Nan Kumar kini memiliki dua toko yakni satu toko tekstil berada di Jalan Solo, satunya lagi merupakan toko kaus oblong khas Yogyakarta.
Rencananya dua-duanya akan dijual, namum sampai sekarang belum ada pembeli yang berniat untuk memahari tokonya itu.
"Saya ada dua toko di Jalan Solo itu tekstil, sama toko kaus di Malioboro. Rencananya di Jalan Solo juga akan saya jual, tapi susah. Pembeli juga gak ada, jadi ya nunggu mukjizat Allah saja," terang dia.
Pria asal Sosromenduran, Gedongtengen, Kota Yogyakarta ini mengaku sudah 50 tahun lebih mengelola tokonya di kawasan belanja itu.
Pasang surut perkembangan ekonomi negeri sudah banyak dirasakan, namun krisis terberat selama puluhan tahun berjualan di Malioboro, diakuinya baru tahun ini ia terasa berat dan cemas tak berkesudahan.
"Dari masa-masa krisis dulu, masa sekarang ini yang krisisnya paling parah. Seumur hidup saya baru sekarang goyah sekali. Kami bingung, tiap hari cemas terus," ujarnya.

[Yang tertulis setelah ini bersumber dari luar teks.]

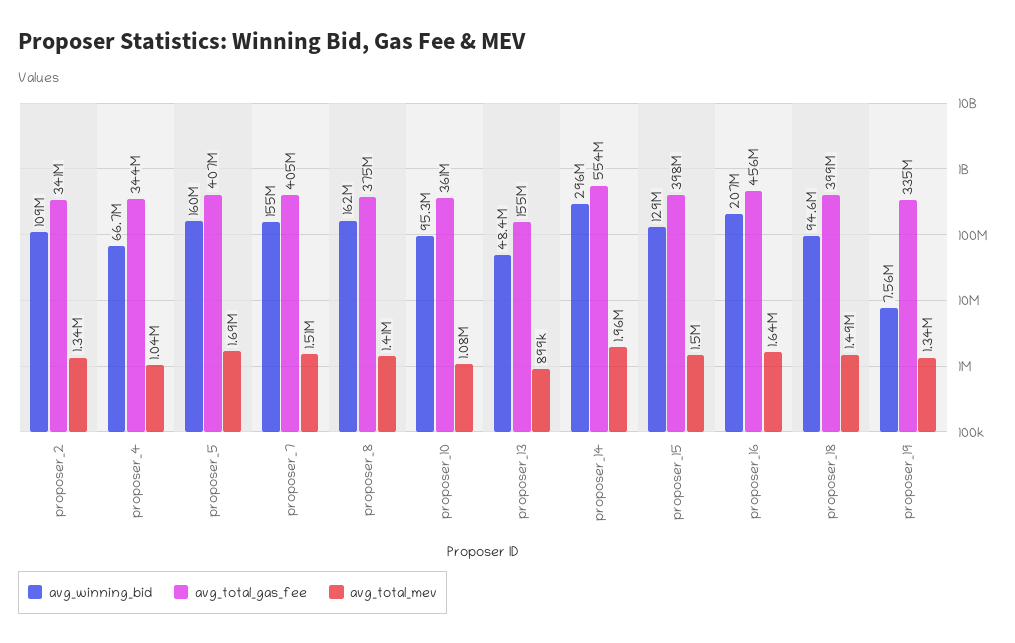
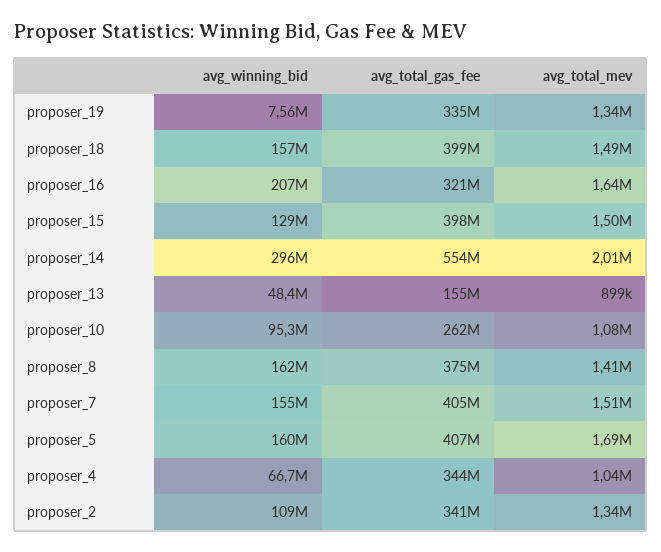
avg_total_gas_fee, proposer_10: 361000000 -> 262000000
avg_total_mev, proposer_14: 1960000 -> 2010000
avg_total_gas_fee, proposer_16: 456000000 -> 321000000
avg_winning_bid, proposer_18: 94600000 -> 157000000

Sebenarnya toko miliknya itu ditawarkan sejak tahun lalu saat pertengahan 2020. Namun kini, Nan Kumar benar-benar tidak sanggup lagi untuk bertahan hidup dengan menggantungkan di pertokoan kawasan Jalan Malioboro.
Ia menjelaskan, hara toko sesuai pasaran di kawasan Malioboro per meternya mencapai Rp 100 juta.
Karena ia sudah putus asa, toko seluas 350 meter itu pun kini akan dijual dengan harga per meter Rp 50 juta.
Jika dikalkulasikan harga toko yang dijual yakni mencapai Rp 17,5 miliar.
"Harga saya banting Rp 50 juta per meter. Saya ada 350 meter luasnya. Pasarannya di Malioboro itu Rp 100 juta. Anehnya belum juga mendapat pembeli," terang dia.
Selama pandemi berlangsung, diakui olehnya bulan paling berat dilalui untuk bisnisnya terjadi saat awal pertama kali Covid-19 menyebar ke DIY.
Baca juga: Pemda DIY Akan Rekrut Tenaga Kesehatan untuk Dampingi Pasien Covid-19 yang Isolasi Mandiri
Kemudian dirasakan Nan Kumar mulai tumbuh ketika pertengahan 2020 hingga awal 2021.
Ia mulai kembali frustasi ketika awal Juli pemerintah menetapkan kebijakan PPKM Darurat hingga PPKM Level 4.
"Paling berat awal pertama pandemi sama saat ini. Dulu kan sempat tutup dua minggu, di pertangahan agak naik. Dan sekarang sehari hanya dapat Rp 2 hingga Rp 3 juta. Gak cucok," jelasnya.